Guest writer: Nigel Aitchison, head of infrastructure at Foresight Group
For those motivated by sustainability and the prevention of climate change, there is a feeling that the agreements reached at COP26 fall short of the radical change needed to stop the planet heating to levels that will lead to a climate-catastrophe.
For the private sector, on whose shoulders rests the highest burden of responsibility for facilitating the sustainable transition and the achievement of net-zero carbon targets, the outcomes of COP26 perhaps raise more questions than they answer.
While committed and high-profile environmentalists have highlighted that climate-change disaster can only be averted by governments and companies taking action, COP26 seems not to have delivered a universally binding framework that would enforce change for the largest carbon emitters.
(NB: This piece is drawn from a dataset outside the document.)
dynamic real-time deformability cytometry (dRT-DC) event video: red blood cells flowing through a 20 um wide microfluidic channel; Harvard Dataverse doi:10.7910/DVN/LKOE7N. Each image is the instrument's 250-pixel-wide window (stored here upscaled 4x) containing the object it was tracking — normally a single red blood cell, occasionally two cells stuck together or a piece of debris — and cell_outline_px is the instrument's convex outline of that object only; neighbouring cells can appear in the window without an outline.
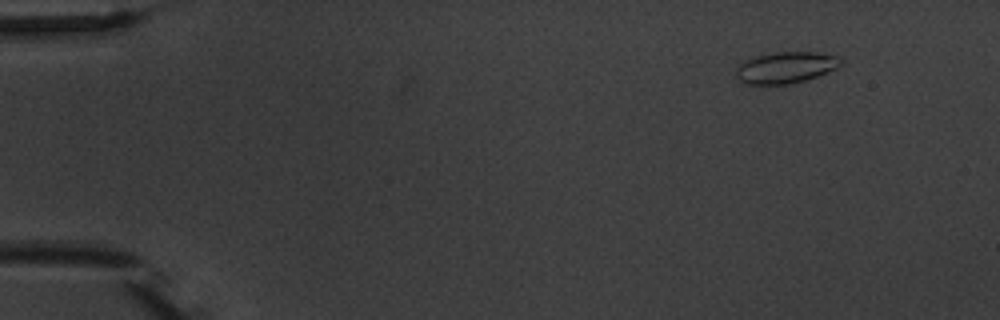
{"species": "common noctule bat (a hibernating species)", "species_latin": "Nyctalus noctula", "temperature_condition": "warm", "stored_images_in_passage": 5, "camera_frame_rate_fps": 3000, "um_per_image_px": 0.085, "animal": {"sex": "male", "body_mass_g": 20.1, "forearm_length_mm": 53.5}, "frame": {"image": 1, "passage_image": 2, "time_ms": 1.0, "image_size_px": [1000, 320], "cell_outline_px": [[844, 64], [836, 68], [816, 76], [804, 80], [788, 84], [744, 84], [736, 76], [736, 68], [744, 60], [752, 56], [776, 52], [816, 52], [840, 56], [844, 60]], "centroid_in_image_um": [66.79, 5.72], "position_along_channel_um": 18.2, "area_um2": 19.31}}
The summit did indeed end with a global agreement to speed up action on climate change, and anything that drives this agenda forward should be seen as a positive. However, the last-minute wording changes that saw coal being ‘phased-down’ instead of ‘phased-out’, made the agreement seem a little less impactful than it could have been.
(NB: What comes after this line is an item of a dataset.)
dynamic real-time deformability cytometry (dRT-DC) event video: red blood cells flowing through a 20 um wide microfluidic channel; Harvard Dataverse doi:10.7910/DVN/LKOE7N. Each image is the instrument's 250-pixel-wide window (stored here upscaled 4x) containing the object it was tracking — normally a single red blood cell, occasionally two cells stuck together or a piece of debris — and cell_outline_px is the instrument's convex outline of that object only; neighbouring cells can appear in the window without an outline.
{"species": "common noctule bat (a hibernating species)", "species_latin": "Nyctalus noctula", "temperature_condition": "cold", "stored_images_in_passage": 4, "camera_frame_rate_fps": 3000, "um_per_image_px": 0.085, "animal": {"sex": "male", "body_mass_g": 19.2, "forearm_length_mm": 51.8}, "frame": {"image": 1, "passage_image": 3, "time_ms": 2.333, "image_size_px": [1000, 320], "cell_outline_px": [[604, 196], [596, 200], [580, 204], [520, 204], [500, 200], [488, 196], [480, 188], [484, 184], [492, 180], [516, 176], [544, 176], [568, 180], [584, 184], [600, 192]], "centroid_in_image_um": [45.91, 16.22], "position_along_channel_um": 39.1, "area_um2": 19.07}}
Tackling climate change as a business
So, what does COP26 really mean for Foresight, an alternative infrastructure and private equity investor that puts sustainability at the heart of its business model?
One immediate outcome is that it will drive demand for infrastructure and PE investments which simultaneously deliver measurable sustainable impact alongside attractive risk-adjusted returns.
At Foresight, we are already acting on climate change and protecting the natural environment by investing in sustainable infrastructure and real assets that contribute in a tangible and measurable way to decarbonisation.
Investing in renewables that reduce our reliance on fossil fuels, investing in the decarbonisation of transport and the sustainable production of timber used in construction and packaging, are only a few of the strategies being actively pursued that seek to address some of the greatest challenges the world is facing.
We understand that investment in technologies that support the transition from carbon polluting energy generation to clean energy sources will have to increase dramatically if countries have any hope of meeting publicised net zero goals. The recent spike in energy prices highlights the need for investment in an energy transition that will bring in cost-efficient clean energy fast enough to replace fossil fuel energy, without triggering a supply and demand imbalance that will hit consumer prices.
As well as supporting a faster transition, COP26 will also increase demand for investment strategies that actively remove carbon from the atmosphere. At Foresight, one such strategy involves investment in forestry. The Foresight Sustainable Forestry Company Plc announced its intention to undertake an initial public offering (IPO) in October. This will be an externally managed investment company that will invest in commercial forestry and afforestation schemes that will sequester up to 4 million tonnes of carbon while actively enhancing biodiversity and delivering resilient and sustainable investment returns for its investors.
For the businesses we invest in that are looking to a decarbonised future, including 120 UK SMEs in our PE business, we recommend the fostering of a deeper understanding of carbon footprints, understanding where a company’s carbon hotspots are, and doing so as quickly as possible. Reducing carbon emission hotspots will be critical to achieving net-zero by 2050.
Clarity is a gift
In the meantime, the most important thing global governments can do to respond to climate change and protect nature is to develop clear and unambiguous regulatory frameworks that ensure a continued focus on sustainability at all levels, and intervene in instances of market failure. This will ensure well-functioning capital markets that will facilitate the levels of sustainable investment required to achieve national and global net-zero targets.
Governments should prioritise areas of support to industries that have the greatest capacity to both contribute to the decarbonisation agenda and create a more sustainable economy.
The remaining 8 years of this decade will be a decisive period, wherein we still have an opportunity to reverse the worst effects of climate change. The agreements that came out of COP26 may not have gone as far as many would have liked but, in this instance, the perfect should not be the enemy of the good. Continuing to act must remain the priority - if we don’t it will soon be too late.